## WHAT IS BEING ASKED:
Using the records below, repeat exactly the lines from the one holding "staining of human" through the one holding "high-resolution photomicrograph shows", both ends included, and no others.

(Collected data entries)
--- START ---

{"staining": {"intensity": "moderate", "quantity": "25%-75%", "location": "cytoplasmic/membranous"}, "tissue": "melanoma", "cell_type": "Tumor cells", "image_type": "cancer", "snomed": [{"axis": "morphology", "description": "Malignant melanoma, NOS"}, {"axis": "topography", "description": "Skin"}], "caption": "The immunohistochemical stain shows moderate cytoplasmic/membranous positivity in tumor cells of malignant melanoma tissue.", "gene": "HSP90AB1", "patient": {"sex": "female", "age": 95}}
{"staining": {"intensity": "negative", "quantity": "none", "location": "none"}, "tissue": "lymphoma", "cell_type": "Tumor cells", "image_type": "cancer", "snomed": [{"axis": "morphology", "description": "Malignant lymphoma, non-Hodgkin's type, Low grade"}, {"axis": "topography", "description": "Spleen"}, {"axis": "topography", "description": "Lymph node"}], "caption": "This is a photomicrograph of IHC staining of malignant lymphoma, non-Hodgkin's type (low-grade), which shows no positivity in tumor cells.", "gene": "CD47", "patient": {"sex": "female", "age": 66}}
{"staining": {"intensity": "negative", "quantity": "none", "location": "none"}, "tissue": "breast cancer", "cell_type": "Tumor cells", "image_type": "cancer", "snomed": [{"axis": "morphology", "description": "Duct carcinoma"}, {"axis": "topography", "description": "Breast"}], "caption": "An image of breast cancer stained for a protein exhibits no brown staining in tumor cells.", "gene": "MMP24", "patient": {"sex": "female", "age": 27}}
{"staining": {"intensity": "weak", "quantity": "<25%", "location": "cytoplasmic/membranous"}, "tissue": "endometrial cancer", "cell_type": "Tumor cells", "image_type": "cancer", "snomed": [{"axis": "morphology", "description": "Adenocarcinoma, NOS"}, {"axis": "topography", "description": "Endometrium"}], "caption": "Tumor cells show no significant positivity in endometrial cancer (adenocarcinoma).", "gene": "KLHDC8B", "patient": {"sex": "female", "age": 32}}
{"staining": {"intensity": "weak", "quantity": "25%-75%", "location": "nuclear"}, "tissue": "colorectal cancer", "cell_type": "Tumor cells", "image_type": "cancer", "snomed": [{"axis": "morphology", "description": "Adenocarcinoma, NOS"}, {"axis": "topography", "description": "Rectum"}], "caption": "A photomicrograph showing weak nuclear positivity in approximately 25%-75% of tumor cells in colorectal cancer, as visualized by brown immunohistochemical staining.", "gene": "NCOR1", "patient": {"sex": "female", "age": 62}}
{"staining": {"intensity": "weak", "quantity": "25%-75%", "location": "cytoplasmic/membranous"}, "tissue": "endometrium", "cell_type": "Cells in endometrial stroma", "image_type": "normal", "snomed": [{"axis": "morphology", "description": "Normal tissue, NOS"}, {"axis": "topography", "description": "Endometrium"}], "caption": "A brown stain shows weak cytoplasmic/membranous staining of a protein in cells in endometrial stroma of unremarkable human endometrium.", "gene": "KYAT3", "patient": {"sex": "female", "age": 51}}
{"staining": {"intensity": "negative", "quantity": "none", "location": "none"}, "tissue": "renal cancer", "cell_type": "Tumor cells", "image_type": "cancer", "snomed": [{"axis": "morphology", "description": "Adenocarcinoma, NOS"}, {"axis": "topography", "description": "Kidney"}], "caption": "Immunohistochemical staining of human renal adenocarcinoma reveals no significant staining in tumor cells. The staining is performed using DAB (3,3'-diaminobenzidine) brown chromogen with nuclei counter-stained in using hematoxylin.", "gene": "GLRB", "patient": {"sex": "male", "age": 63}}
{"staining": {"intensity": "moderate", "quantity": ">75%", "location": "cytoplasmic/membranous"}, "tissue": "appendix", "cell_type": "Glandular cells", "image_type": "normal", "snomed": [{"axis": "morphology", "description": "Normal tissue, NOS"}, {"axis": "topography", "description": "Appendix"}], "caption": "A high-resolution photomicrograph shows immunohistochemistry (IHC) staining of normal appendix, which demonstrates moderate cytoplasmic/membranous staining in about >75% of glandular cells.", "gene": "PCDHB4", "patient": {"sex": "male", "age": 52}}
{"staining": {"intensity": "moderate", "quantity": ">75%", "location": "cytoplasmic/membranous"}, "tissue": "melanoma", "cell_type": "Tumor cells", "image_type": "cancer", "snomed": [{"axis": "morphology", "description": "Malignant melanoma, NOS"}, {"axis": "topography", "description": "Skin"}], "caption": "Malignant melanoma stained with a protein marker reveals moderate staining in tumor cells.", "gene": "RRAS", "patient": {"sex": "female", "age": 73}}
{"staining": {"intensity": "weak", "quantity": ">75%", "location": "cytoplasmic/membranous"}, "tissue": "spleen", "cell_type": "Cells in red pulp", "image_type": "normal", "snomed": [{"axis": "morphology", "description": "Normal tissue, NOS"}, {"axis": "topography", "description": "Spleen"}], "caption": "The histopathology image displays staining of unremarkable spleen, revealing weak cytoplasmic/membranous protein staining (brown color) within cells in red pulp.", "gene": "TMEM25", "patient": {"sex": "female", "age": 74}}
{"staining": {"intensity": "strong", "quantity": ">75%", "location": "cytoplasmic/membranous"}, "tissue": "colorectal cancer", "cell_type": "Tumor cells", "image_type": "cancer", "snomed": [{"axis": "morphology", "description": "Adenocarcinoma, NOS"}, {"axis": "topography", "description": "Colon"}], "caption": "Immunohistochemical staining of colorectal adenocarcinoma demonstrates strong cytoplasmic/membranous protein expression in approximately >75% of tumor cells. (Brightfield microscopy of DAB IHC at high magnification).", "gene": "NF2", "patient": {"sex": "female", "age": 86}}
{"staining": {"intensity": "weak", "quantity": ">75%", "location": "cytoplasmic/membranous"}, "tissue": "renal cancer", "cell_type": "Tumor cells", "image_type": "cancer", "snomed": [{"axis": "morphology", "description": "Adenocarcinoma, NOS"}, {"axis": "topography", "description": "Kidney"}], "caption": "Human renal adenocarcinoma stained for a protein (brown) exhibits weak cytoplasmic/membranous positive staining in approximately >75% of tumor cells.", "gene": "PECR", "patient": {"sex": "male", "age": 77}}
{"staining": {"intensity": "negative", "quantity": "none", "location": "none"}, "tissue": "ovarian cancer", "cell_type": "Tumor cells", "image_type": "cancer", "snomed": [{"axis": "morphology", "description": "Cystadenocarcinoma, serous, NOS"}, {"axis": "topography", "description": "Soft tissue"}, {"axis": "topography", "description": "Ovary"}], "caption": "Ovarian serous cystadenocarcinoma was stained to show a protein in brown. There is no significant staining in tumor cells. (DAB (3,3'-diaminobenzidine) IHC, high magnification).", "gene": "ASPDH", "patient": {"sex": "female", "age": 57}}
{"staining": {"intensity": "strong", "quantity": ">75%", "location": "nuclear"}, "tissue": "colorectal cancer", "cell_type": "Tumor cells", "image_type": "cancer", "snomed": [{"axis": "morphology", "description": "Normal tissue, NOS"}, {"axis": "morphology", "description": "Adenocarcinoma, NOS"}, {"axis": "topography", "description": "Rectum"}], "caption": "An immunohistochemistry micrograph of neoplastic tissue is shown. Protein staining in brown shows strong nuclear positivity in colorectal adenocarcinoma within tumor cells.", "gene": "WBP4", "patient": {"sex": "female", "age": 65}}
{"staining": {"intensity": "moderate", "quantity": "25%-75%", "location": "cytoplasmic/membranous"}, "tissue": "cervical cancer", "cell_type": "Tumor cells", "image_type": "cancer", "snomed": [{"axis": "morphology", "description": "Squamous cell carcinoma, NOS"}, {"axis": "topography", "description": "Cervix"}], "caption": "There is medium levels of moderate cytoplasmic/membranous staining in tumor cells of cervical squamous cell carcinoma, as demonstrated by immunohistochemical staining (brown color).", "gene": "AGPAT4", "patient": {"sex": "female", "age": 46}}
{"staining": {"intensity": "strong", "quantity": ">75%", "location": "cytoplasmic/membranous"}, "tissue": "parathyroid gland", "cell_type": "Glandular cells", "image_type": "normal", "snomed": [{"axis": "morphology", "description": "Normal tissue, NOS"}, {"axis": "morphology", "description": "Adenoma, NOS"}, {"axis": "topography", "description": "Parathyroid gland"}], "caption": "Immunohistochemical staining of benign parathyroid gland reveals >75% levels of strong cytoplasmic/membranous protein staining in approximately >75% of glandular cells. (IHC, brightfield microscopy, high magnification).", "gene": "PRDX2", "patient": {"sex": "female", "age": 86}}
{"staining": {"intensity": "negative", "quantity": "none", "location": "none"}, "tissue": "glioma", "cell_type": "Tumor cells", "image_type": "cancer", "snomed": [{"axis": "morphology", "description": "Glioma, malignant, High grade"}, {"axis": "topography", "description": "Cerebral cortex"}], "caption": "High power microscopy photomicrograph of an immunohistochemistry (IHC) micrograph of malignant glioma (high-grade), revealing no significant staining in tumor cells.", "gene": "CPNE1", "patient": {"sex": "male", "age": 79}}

--- END ---

## SOLUTION TO THE EXERCISE:
{"staining": {"intensity": "negative", "quantity": "none", "location": "none"}, "tissue": "renal cancer", "cell_type": "Tumor cells", "image_type": "cancer", "snomed": [{"axis": "morphology", "description": "Adenocarcinoma, NOS"}, {"axis": "topography", "description": "Kidney"}], "caption": "Immunohistochemical staining of human renal adenocarcinoma reveals no significant staining in tumor cells. The staining is performed using DAB (3,3'-diaminobenzidine) brown chromogen with nuclei counter-stained in using hematoxylin.", "gene": "GLRB", "patient": {"sex": "male", "age": 63}}
{"staining": {"intensity": "moderate", "quantity": ">75%", "location": "cytoplasmic/membranous"}, "tissue": "appendix", "cell_type": "Glandular cells", "image_type": "normal", "snomed": [{"axis": "morphology", "description": "Normal tissue, NOS"}, {"axis": "topography", "description": "Appendix"}], "caption": "A high-resolution photomicrograph shows immunohistochemistry (IHC) staining of normal appendix, which demonstrates moderate cytoplasmic/membranous staining in about >75% of glandular cells.", "gene": "PCDHB4", "patient": {"sex": "male", "age": 52}}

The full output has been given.